Tokyo: Japan on Saturday marked the 15th anniversary of the deadly 1995 Tokyo subway nerve gas attacks, with families of victims leaving flowers at the scene of some of the deaths.
Train staff held a moment of silence at the Kasumigaseki subway station at 8 am, roughly the hour when the Nazi-developed sarin gas was released into packed commuter trains during the morning rush hour.
In all, 13 people were killed and more than 6,000 injured, many of them severely, when the Aum Supreme Truth doomsday cult attacked stations and trains simultaneously.
The Kasumigaseki district of Tokyo is the centre of the Japanese government.
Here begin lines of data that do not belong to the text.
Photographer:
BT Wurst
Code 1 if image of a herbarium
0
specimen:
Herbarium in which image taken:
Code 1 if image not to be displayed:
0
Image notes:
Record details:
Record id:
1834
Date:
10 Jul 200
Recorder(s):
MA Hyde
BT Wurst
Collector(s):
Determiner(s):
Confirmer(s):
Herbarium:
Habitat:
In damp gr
Shizue Takahashi, whose husband was one of the two victims at Kasumigaseki station, urged cult followers to compensate the injured and bereaved.
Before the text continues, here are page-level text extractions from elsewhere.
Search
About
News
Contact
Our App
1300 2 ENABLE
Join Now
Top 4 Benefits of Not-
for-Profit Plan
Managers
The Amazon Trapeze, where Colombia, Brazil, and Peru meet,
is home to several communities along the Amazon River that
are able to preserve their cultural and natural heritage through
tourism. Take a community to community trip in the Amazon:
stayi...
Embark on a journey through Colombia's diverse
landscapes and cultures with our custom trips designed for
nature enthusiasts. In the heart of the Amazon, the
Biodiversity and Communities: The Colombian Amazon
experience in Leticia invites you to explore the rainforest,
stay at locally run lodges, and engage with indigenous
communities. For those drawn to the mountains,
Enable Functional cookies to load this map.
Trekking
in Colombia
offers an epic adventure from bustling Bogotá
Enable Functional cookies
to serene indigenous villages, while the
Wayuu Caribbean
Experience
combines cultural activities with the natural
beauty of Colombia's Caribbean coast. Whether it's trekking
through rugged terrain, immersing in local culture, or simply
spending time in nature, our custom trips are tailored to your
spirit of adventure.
"That the government offered a helping hand to victims doesn`t mean the cult believers are exempt from their responsibility for compensation," she said.
Prime Minister Yukio Hatoyama and his Transport Minister Seiji Maehara also paid tribute to victims.
"I pledged in front of the victims` souls that I`ll do my best to ensure transport safety, including taking anti-terror measures," Maehara told reporters.
The cult was founded by Shoko Asahara, a bearded, half-blind former acupuncturist who preached of a coming apocalypse.
Asahara, 55, and nine other cult members are currently awaiting execution on death row, while three others remain at large.
After the subway attack, the Aum cult renamed itself Aleph -- after the first letter in the Hebrew alphabet -- and deposed Asahara. But authorities say hardcore followers still revere him and are actively recruiting younger generations who may not know about or remember the Aum crimes.
The group now has about 1,500 members in Japan, a third of whom live in compounds, and about 200 followers in Russia.
The cult was never outlawed in Japan, thanks to the country`s constitutional guarantee of freedom of religion, although it was banned from teaching Asahara`s violent dogma and remains under close surveillance.